> _Trecho citado_:
>>>

A Génese de um Ultra-Ciclista

Vá... calma!
Antes de começarem a pensar "olha este convencido!" Leiam a introdução até ao final para perceberem porque é que me considero um Ultra-Ciclista! :)

Acreditem ou não, comecei a pensar neste tópico em 2021 quando estava de férias a ler o livro "Imortal" do José Rodrigues dos Santos.
Aqui fica um excerto:

“Vasco da Gama adorava essa nau. O problema é que um dia descobriu-se que uma das tábuas na quilha estava estragada. Então mandou substituí-ía. Tiraram a tábua estragada e puseram uma nova. A pergunta que lhe faço é esta: depois de colocada a tábua nova poderemos ainda dizer que se tratava da mesma nau de Vasco da Gama?

-Sim, claro. E então?

-Imagine agora que, em vez de uma, eram afinal duas tábuas a ser substituídas. Poderemos dizer, depois de a substituição das duas tábuas ter ocorrido, que se tratava ainda da mesma nau de Vasco da Gama?

<<<

> _Os dados_:

>>>

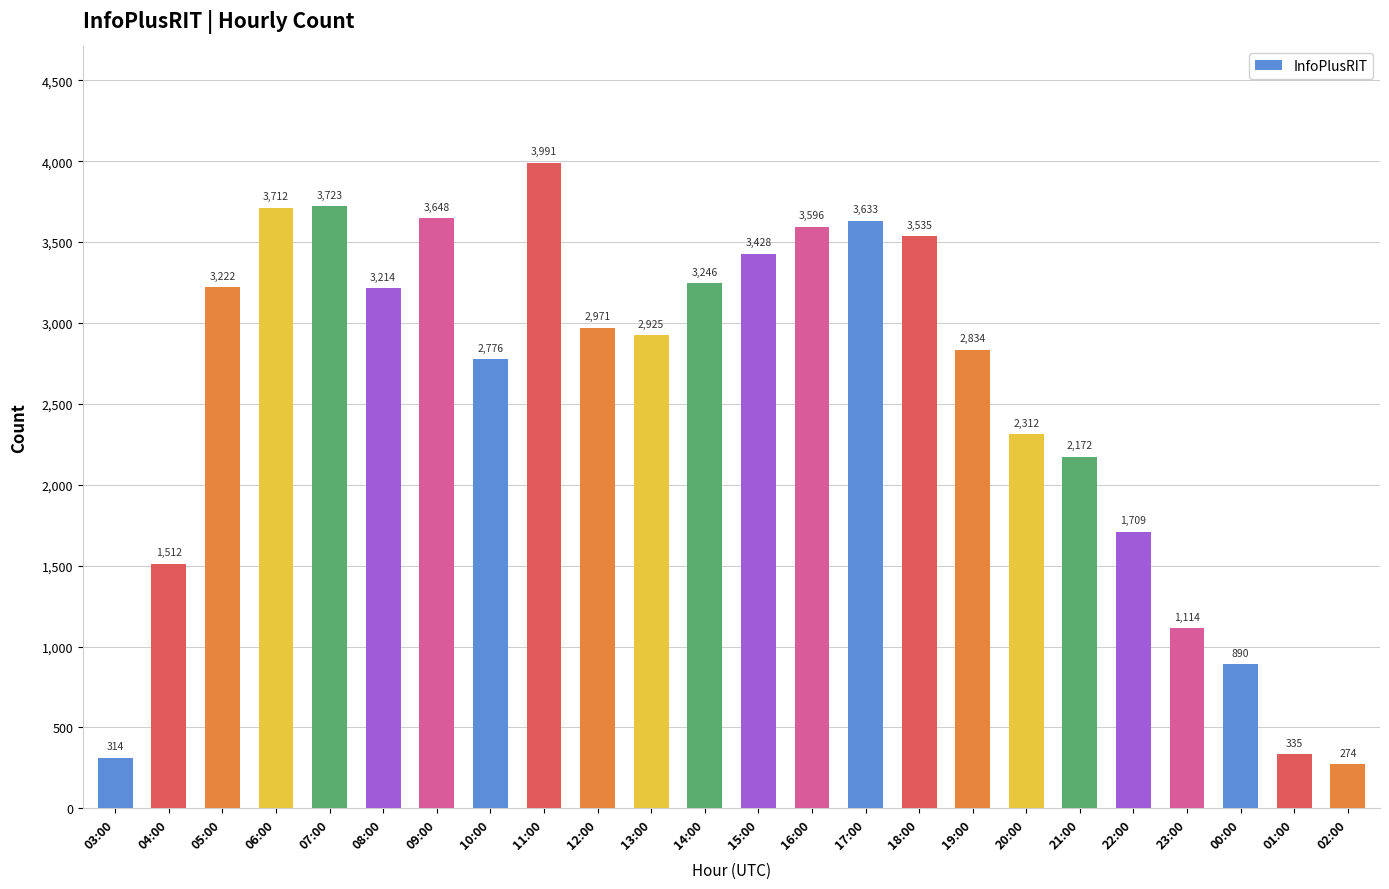

Are the bars grouped side by side (vs. stacked)?

No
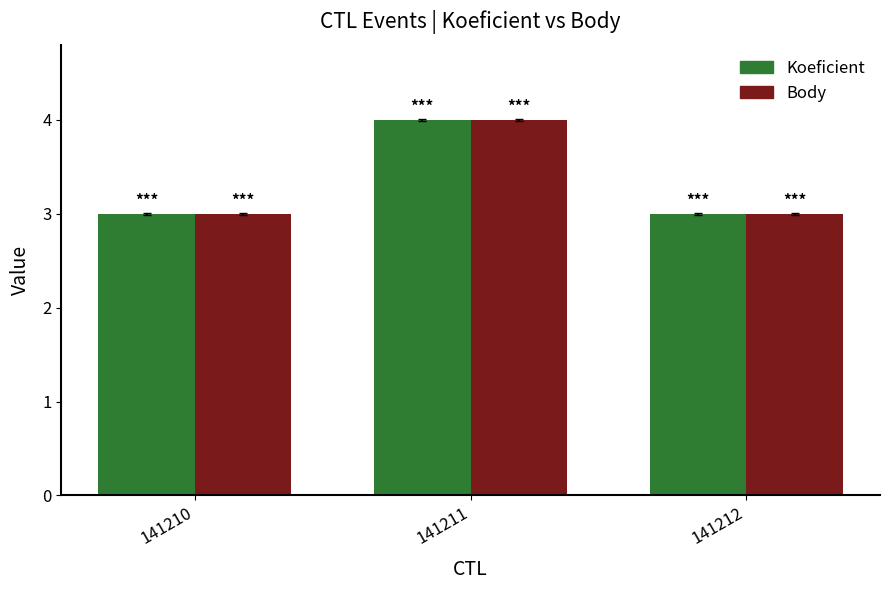

Reading left to right, transcribe all the data shown in this chart.

Koeficient: 3	4	3
Body: 3	4	3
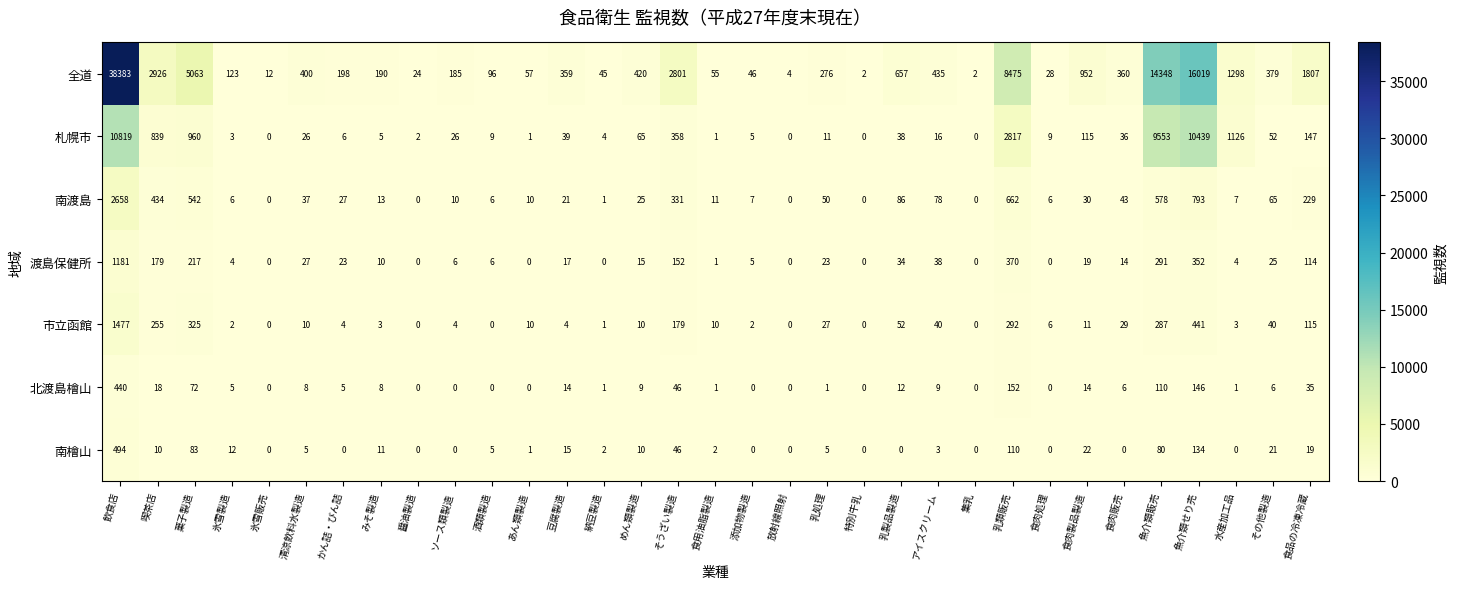

At which label does 南渡島 first exceed 25?

飲食店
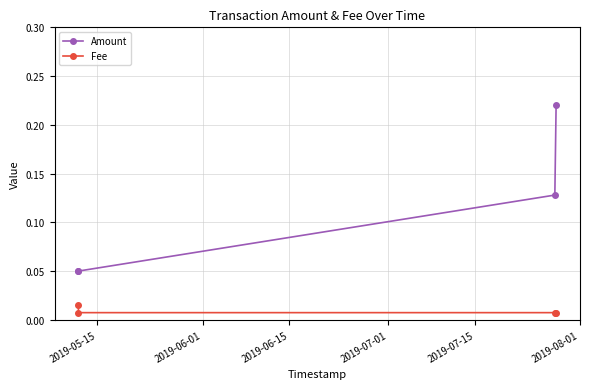

Which series has the largest total across all categories?

Amount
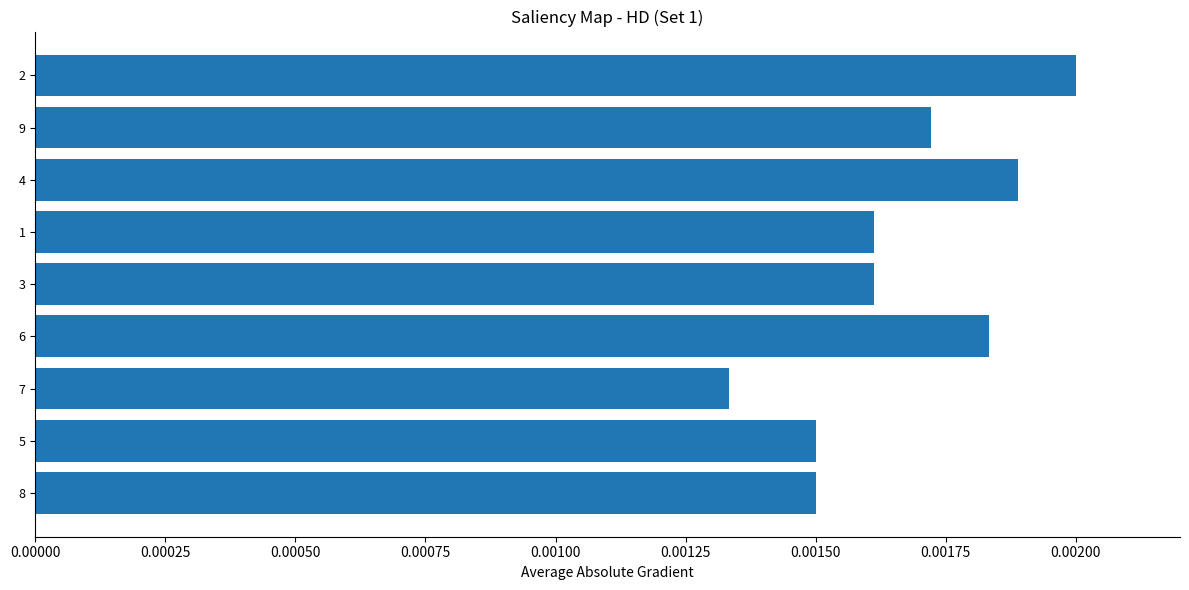

Between 7 and 9, which is larger?

9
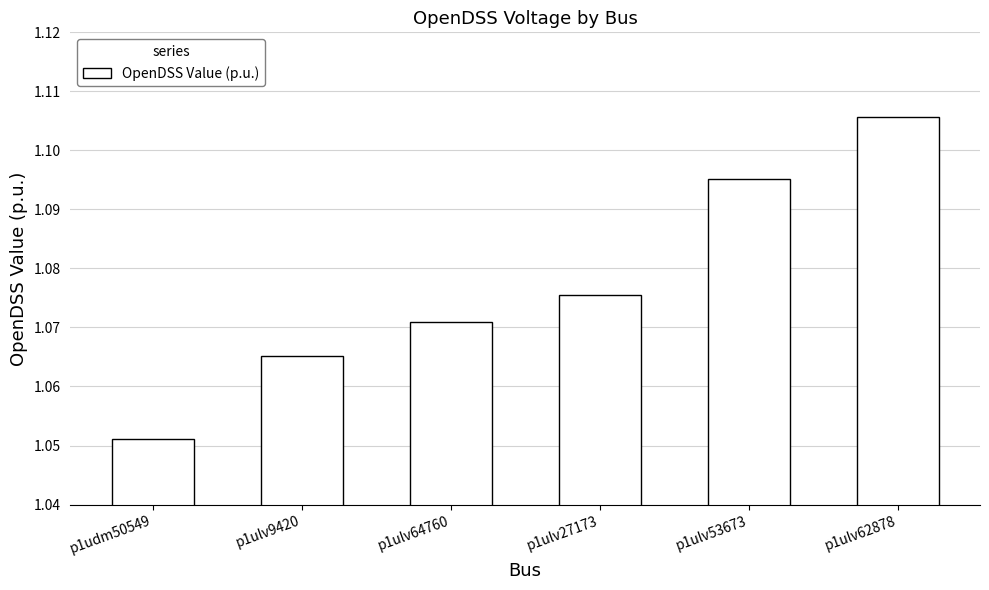

What is the ratio of the value at p1ulv9420 to the value at p1ulv62878?

1.0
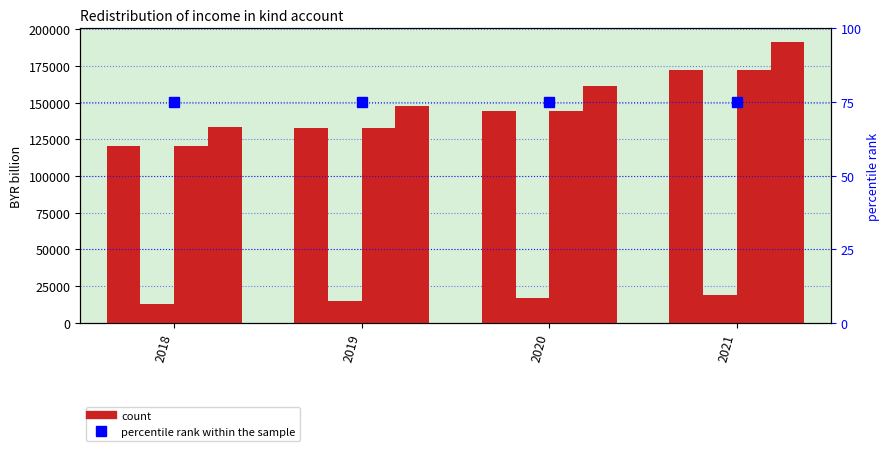

Between 2020 and 2021, which series saw the biggest shift?

Total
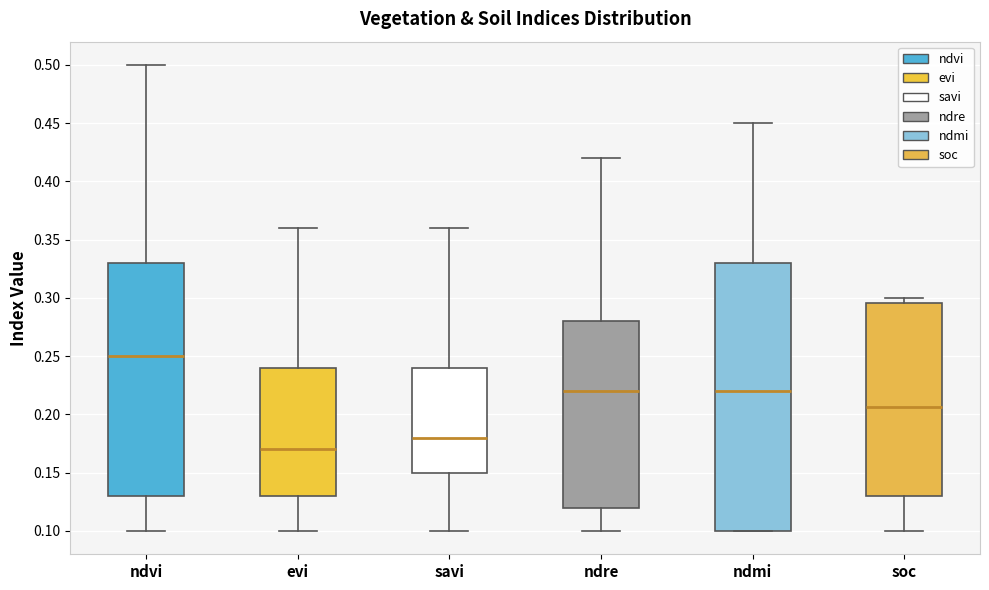

Reading left to right, transcribe this box plot: for each box, give where its median line is, the range the box spans, and where its two whiskers end, as read against the y-axis. The values are not printed on the chart, so give them approximately, as read against the axis.

ndvi: median 0.250, box 0.130 to 0.330, whiskers 0.100 to 0.500
evi: median 0.170, box 0.130 to 0.240, whiskers 0.100 to 0.360
savi: median 0.180, box 0.150 to 0.240, whiskers 0.100 to 0.360
ndre: median 0.220, box 0.120 to 0.280, whiskers 0.100 to 0.420
ndmi: median 0.220, box 0.100 to 0.330, whiskers 0.100 to 0.450
soc: median 0.205, box 0.130 to 0.295, whiskers 0.100 to 0.300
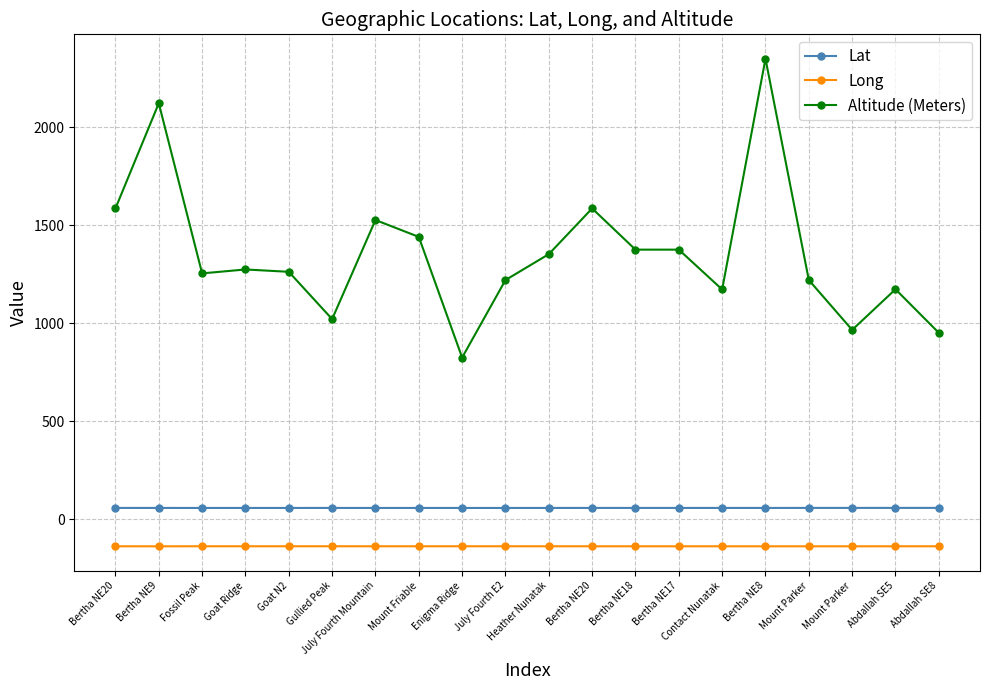

True or false: Long has more than 0 points higher than both neighbors.

True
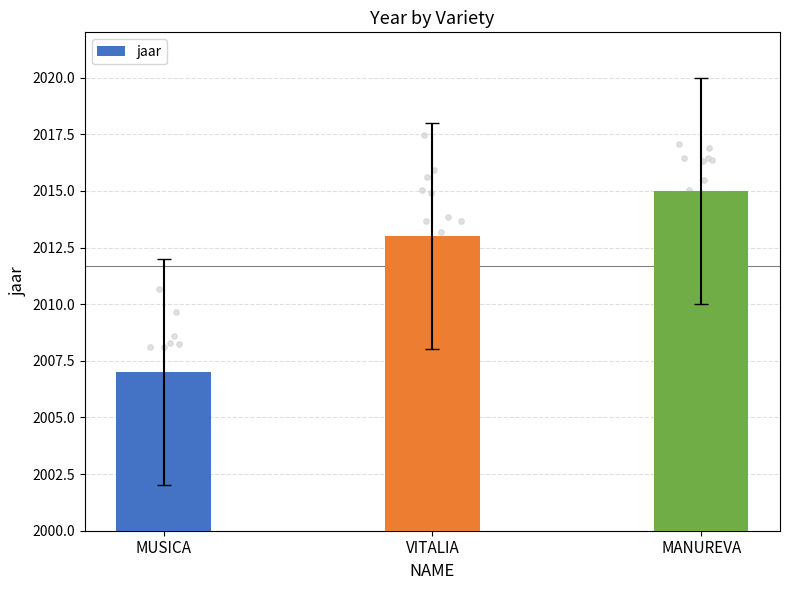

Approximately how many times larger is the value at MUSICA compared to VITALIA?

1.0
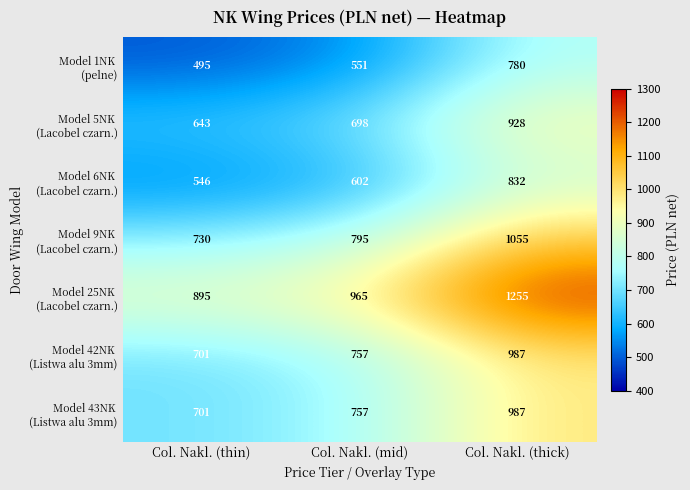

At which category is the sum across all series the highest?

Col. Nakl. (thick)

<<<

> _Tarefa a realizar_: Copie o trecho citado a partir das palavras "Vá... calma!" e pare depois de "ainda da mesma nau de Vasco da Gama?". Troque o nome "Vasco da Gama" por "Pedro Álvares Cabral".

> _Solução escrita_:
Vá... calma!
Antes de começarem a pensar "olha este convencido!" Leiam a introdução até ao final para perceberem porque é que me considero um Ultra-Ciclista! :)

Acreditem ou não, comecei a pensar neste tópico em 2021 quando estava de férias a ler o livro "Imortal" do José Rodrigues dos Santos.
Aqui fica um excerto:

“Pedro Álvares Cabral adorava essa nau. O problema é que um dia descobriu-se que uma das tábuas na quilha estava estragada. Então mandou substituí-ía. Tiraram a tábua estragada e puseram uma nova. A pergunta que lhe faço é esta: depois de colocada a tábua nova poderemos ainda dizer que se tratava da mesma nau de Pedro Álvares Cabral?

-Sim, claro. E então?

-Imagine agora que, em vez de uma, eram afinal duas tábuas a ser substituídas. Poderemos dizer, depois de a substituição das duas tábuas ter ocorrido, que se tratava ainda da mesma nau de Pedro Álvares Cabral?